L’extension du soja transgénique avec les semailles directes sont les principales causes de l’utilisation croissante des produits agro-chimiques, en particulier du glyphosate. Et comme sont apparues des maladies résistantes à cet herbicide, on a recouru à d’autres agro-toxiques, encore plus virulents (24D et paraquat). « L’herbicide Paraquat a été interdit en Europe, mais son importation et son utilisation dans le Cône Sud sont en augmentation », dénonce l’enquête. Le paraquat est l’ingr0édient actif d’un herbicide très utilisé : gramoxone, commercialisé par la compagnie suisse Syngenta. « Des études toxicologiques ont montré le lien entre le paraquat et certains troubles neurologiques (p. ex. la maladie de Parkinson) et reproductifs. En 2003 il fut interdit dans 13 pays d’Europe, et finalement en 2007, dans toute l’union Européenne. »
Rôle des multinationales.
L’enquête fait ressortir que la production massive de soja dans le Cône Sud est principalement influencée par la globalisation de l’économie et que la demande provient de régions géographiquement distantes : l’Europe et la Chine.

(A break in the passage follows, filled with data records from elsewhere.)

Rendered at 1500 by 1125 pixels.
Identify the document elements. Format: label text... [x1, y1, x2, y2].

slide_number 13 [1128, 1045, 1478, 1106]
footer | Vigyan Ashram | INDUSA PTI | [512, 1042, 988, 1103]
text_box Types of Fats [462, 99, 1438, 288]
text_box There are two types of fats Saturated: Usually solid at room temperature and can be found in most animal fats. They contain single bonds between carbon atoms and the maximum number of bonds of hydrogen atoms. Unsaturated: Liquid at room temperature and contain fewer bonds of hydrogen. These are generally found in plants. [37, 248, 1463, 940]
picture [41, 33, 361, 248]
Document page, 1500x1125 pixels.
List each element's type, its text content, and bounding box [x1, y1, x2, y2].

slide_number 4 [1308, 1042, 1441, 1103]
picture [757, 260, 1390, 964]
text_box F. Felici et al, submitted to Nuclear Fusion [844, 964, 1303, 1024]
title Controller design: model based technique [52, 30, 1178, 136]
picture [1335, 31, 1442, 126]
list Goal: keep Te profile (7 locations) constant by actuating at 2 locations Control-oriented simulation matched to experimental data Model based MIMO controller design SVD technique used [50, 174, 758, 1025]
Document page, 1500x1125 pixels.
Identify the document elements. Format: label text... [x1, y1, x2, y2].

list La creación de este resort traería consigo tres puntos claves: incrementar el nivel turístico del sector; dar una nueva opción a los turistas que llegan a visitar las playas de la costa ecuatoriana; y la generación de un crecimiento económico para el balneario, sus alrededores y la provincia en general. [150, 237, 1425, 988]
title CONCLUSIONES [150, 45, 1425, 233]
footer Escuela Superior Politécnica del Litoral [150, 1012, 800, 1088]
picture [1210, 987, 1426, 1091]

Quelle est l’utilisation de ce soja qui envahit les sols latino-américains ? L’alimentation animale et la matière première des agro-carburants.
Le rapport conclut : « la demande de soja en Europe impacte la dynamique de l’utilisation des terres et des pesticides en Amérique du Sud. Les besoins locaux, par exemple la demande de produits non destinés à l’exportation, perdent de leur intérêt dans la dynamique productive ». Un exemple clair est l’emploi d’intrants dangereux et de technologies à risques dans les pays producteurs du Cône Sud, alors que ces mêmes produits et technologies sont prohibés dans les régions d’origine de la demande (Europe). Il existe des standards différenciés de protection environnementale et de santé publique dans les lieux d’origine de la demande et ceux de la production.
Le modèle d’agro-négoces, dont le soja est la face la plus visible, se caractérise par le contrôle qu’exercent les grandes multinationales de l’agro. Le marché des semences représente une situation emblématique : « Dans la première moitié du vingtième siècle, les semences étaient indiscutablement dans les mains des agriculteurs et du secteur public. Dans les décennies suivantes, elles furent monopolisées par les géants génétiques et le pouvoir des multis. Le marché des semences patentées représente maintenant 82 % du marché des semences commercialisées dans le monde entier. »Les dix principales compagnies détiennent 67 % du marché des semences patentées : Takii (Japon) – DLF-trifolium (Danemark)- Sakata (Japon) – Bayer Crop Science (Allemagne) – KWS AG (Allemagne) – Land O’Lakes (Etats-Unis) – Groupe Limagrain (France) – Syngenta (Suisse) – DuPont (Etats Unis) et Monsanto (Etats-Unis).